Data for analysis section start

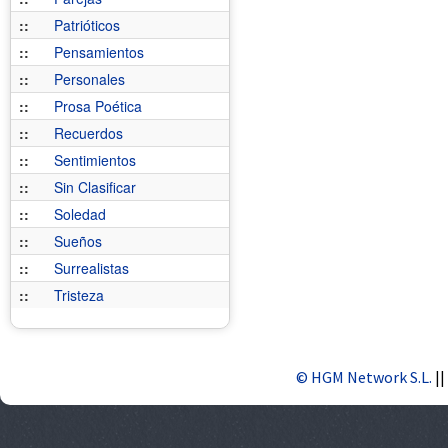
::
Patrióticos
::
Pensamientos
::
Personales
::
Prosa Poética
::
Recuerdos
::
Sentimientos
::
Sin Clasificar
::
Soledad
::
Sueños
::
Surrealistas
::
Tristeza
© HGM Network S.L.
||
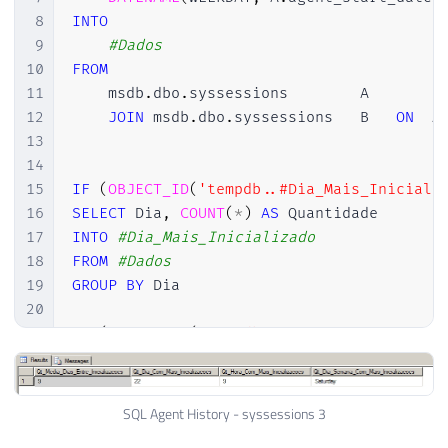
8
INTO
9
#Dados
10
FROM
11
    msdb
.
dbo
.
syssessions		A

12
JOIN
 msdb
.
dbo
.
syssessions	B	
ON
	A
13
14
15
IF
(
OBJECT_ID
(
'tempdb..#Dia_Mais_Iniciali
16
SELECT
 Dia
,
COUNT
(
*
)
AS
17
INTO
#Dia_Mais_Inicializado
18
FROM
#Dados 
19
GROUP
BY
 Dia

20
21
IF
(
OBJECT_ID
(
'tempdb..#Hora_Mais_Inicial
22
SELECT
 Hora
,
COUNT
(
*
)
AS
23
INTO
#Hora_Mais_Inicializada
24
FROM
#Dados 
SQL Agent History - syssessions 3
25
GROUP
BY
 Hora
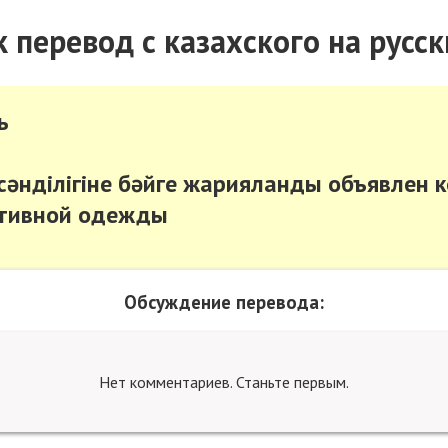
ік перевод с казахского на русск
ь
 сәнділігіне бәйге жарияланды объявлен 
ртивной одежды
Обсуждение перевода:
Нет комментариев. Станьте первым.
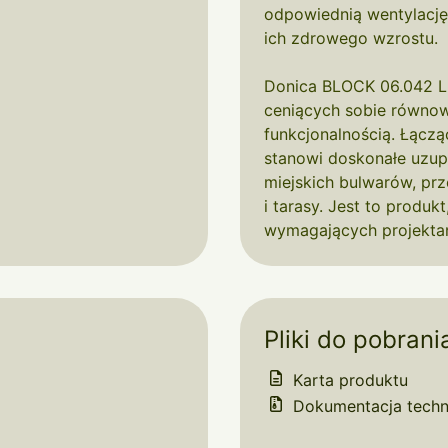
odpowiednią wentylację 
ich zdrowego wzrostu.
Donica BLOCK 06.042 L
ceniących sobie równo
funkcjonalnością. Łącząc
stanowi doskonałe uzupe
miejskich bulwarów, pr
i tarasy. Jest to produk
wymagających projektan
Pliki do pobrani
Karta produktu
Dokumentacja techn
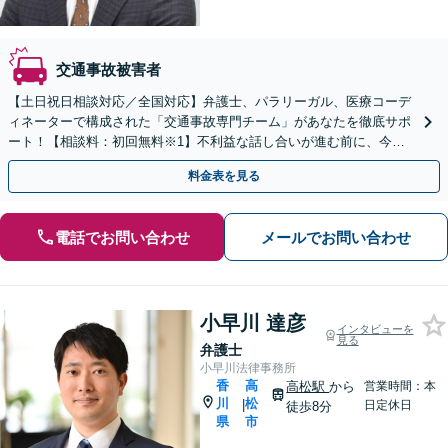
交通事故被害者
【土日祝日相談対応／全国対応】弁護士、パラリーガル、医療コーデ
ィネーターで構成された「交通事故専門チーム」があなたを徹底サポ
ート！【相談料：初回無料※1】不利益な話し合いが進む前に、今す
ぐ相談！
料金表を見る
電話でお問い合わせ
メールでお問い合わせ
小早川 達彦
インタビューを
見る
弁護士
小早川法律事務所
香
高
高松駅
から
営業時間：本
川
松
|
日定休日
徒歩8分
県
市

Data for analysis section end

Work instruction | Copy out the text read from all of the records above, line for line and without changes. Leave out the pictures.

Response to this exercise |
::
Patrióticos
::
Pensamientos
::
Personales
::
Prosa Poética
::
Recuerdos
::
Sentimientos
::
Sin Clasificar
::
Soledad
::
Sueños
::
Surrealistas
::
Tristeza
© HGM Network S.L.
||
8
INTO
9
#Dados
10
FROM
11
    msdb
.
dbo
.
syssessions		A

12
JOIN
 msdb
.
dbo
.
syssessions	B	
ON
	A
13
14
15
IF
(
OBJECT_ID
(
'tempdb..#Dia_Mais_Iniciali
16
SELECT
 Dia
,
COUNT
(
*
)
AS
17
INTO
#Dia_Mais_Inicializado
18
FROM
#Dados 
19
GROUP
BY
 Dia

20
21
IF
(
OBJECT_ID
(
'tempdb..#Hora_Mais_Inicial
22
SELECT
 Hora
,
COUNT
(
*
)
AS
23
INTO
#Hora_Mais_Inicializada
24
FROM
#Dados 
SQL Agent History - syssessions 3
25
GROUP
BY
 Hora
ік перевод с казахского на русск
ь
 сәнділігіне бәйге жарияланды объявлен 
ртивной одежды
Обсуждение перевода:
Нет комментариев. Станьте первым.
odpowiednią wentylację 
ich zdrowego wzrostu.
Donica BLOCK 06.042 L
ceniących sobie równo
funkcjonalnością. Łącząc
stanowi doskonałe uzupe
miejskich bulwarów, pr
i tarasy. Jest to produk
wymagających projektan
Pliki do pobrani
Karta produktu
Dokumentacja techn
交通事故被害者
【土日祝日相談対応／全国対応】弁護士、パラリーガル、医療コーデ
ィネーターで構成された「交通事故専門チーム」があなたを徹底サポ
ート！【相談料：初回無料※1】不利益な話し合いが進む前に、今す
ぐ相談！
料金表を見る
電話でお問い合わせ
メールでお問い合わせ
小早川 達彦
インタビューを
見る
弁護士
小早川法律事務所
香
高
高松駅
から
営業時間：本
川
松
|
日定休日
徒歩8分
県
市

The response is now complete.